Antebellum is a horror/psychological thriller movie written and directed by Gerard Bush and Christopher Renz and stars Janelle Monáe, Eric Lange, Jena Malone, Jack Huston, Kiersey Clemons, and Gabourey Sidibe. The music for the film is composed by Nate Wonder and Roman Gianarthur.
Horrifying without reason
Antebellum follows an African-American author Veronica Henley, as she finds herself trapped in a horrifying and brutal reality which seems to be more of a dream.
[TW: Sexual harassment, suicide, extreme violence]
The film’s premise is extremely heavy. Spinning a fictional tale on themes like racism and slavery in the 19-century can be a very arduous and difficult task, and unfortunately, Antebellum falls short in that regard.

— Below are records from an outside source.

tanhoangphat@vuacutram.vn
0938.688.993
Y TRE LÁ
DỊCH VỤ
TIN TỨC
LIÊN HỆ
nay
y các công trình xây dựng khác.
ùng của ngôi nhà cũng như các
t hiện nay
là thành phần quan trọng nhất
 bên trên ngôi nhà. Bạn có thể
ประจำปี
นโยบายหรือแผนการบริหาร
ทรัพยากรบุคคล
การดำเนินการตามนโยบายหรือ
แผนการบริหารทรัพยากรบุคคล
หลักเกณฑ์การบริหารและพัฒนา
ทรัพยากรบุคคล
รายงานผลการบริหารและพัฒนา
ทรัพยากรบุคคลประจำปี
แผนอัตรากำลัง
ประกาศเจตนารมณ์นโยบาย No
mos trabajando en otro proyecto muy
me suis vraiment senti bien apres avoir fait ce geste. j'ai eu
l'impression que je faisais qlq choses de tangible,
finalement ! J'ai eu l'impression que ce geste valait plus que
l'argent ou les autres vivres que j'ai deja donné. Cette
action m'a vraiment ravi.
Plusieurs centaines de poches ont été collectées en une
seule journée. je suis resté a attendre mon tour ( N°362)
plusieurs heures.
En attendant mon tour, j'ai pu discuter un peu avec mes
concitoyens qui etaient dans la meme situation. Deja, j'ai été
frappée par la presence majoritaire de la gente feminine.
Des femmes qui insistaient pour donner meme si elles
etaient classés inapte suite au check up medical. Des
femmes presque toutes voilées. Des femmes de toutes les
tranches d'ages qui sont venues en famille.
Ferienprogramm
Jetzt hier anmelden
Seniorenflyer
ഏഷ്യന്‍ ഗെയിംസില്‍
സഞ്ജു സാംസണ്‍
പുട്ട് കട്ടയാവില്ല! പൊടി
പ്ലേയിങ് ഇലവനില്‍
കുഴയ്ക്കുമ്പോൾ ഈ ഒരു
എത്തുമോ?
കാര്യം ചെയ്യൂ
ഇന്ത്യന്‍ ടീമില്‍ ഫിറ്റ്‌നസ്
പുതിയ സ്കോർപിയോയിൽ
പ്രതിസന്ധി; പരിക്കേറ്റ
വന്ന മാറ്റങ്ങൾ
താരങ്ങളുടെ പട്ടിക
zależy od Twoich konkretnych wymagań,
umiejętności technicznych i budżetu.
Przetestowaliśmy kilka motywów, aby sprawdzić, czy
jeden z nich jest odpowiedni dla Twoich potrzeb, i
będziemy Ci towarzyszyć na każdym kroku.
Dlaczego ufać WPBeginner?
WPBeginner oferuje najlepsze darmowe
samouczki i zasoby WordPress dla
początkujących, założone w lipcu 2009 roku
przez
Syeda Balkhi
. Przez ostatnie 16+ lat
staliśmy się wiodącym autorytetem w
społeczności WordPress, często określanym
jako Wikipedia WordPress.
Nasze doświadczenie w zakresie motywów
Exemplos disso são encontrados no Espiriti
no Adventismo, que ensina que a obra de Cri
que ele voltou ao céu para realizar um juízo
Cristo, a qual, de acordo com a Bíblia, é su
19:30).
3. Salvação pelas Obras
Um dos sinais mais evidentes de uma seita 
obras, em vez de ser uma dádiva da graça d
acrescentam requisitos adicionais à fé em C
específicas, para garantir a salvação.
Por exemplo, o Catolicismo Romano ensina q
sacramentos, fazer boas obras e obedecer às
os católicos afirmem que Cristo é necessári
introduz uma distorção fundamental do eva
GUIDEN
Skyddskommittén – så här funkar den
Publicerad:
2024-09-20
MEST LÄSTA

So much so, infact, that it feels more surface-level than intimate, and feels like it uses actual inhuman torture on slaves to provide shock factor.
Antebellum is shocking, there’s no doubt about that. The first 40 minutes is scene after scene of absolutely horrifying incidents without any break and it’s very difficult to watch. The film, in general, is loaded with them – there’s sexual harassment, rape, torture, murder and suicide. It is made more uncomfortable because of the haunting background score, with its slow and immediate nature, and the cinematography which is kinda cheery. While the background hints at something horrible about to happen, the visual implores the viewers to come face-to-face with the contrast between the two. However, it is made clear that in this century, we are following one particular woman – Eden.
The film, however, very swiftly then shifts to the present, where Veronica Henley is a successful author and activist. She has a wonderful family and a very active work life. However, she is kidnapped while on a work trip, and then we get to the ending. This part of the movie feels very fake and drawn-out in comparison to the first half. When you are introduced to violence of this magnitude, easing into a rich author’s life seems very awkward, to say the least.
The trouble, however, for me, was the ending. It is just so lazy. I don’t want to say that the twist wasn’t “twisty” enough, because it was. However, throughout the film you get a sense that there are two parallel stories going on, and it will merge at one place and there will be something deeper, more intense – we will get to know the Eden’s thoughts, reasons and understand her and Veronica’s characters better. However, the ending makes you realise that it’s just violence for the sake of it.
We get to know that Veronica is Eden, and after the former gets kidnapped, she is taken to a Civil War re-enactment camp called Antebellum where she is tortured. The entire middle of the story takes place before the first part. There’s no deep inner meaning or anything like that. It’s just white people who hate Black people and want to torture and murder them. Which is kind of shocking as well, since if we consider the movie taking place in 2020 (or 2019), that would mean that people are committing these crimes in a Civil War re-enactment camp and no one knows about it. I am a little confused as to how that is possible.
It’s also astonishing that a movie, which is supposed to be about slavery, does not let most of its Black characters have a voice. So, after watching the entire movie, I was baffled as to why only Veronica gets to escape. Like, the camp is filled with Black people who are tortured and brutalised every day. Why is it that Veronica is the only person who gets to run away, or even have the will to do something about it, and the others don’t? Or were the others in on it, and she was the only person tortured? The others slaves seem to have resigned their lives in that plantation, as if they are actually in the 19th century, which is kind of odd. I am a little confused, and Antebellum answers no questions for you.
Summing up: Antebellum
The movie features some fine performances, especially from Janelle Monáe. She’s great, and so are the rest of the cast. However, their talent seems wasted in a movie that does not deliver what it promises.
Antebellum works with a premise that is extremely important and necessary in such trying times. However, instead of giving a voice to the seemingly voiceless, and going deeper into the themes, it proceeds to give its viewers just a horror movie with a gratuitous amount of violence. I mean, in one scene at the end, Veronica uses her super yoga skills to run away from her harasser. It’s obscenely hilarious and that’s not the outcome we want.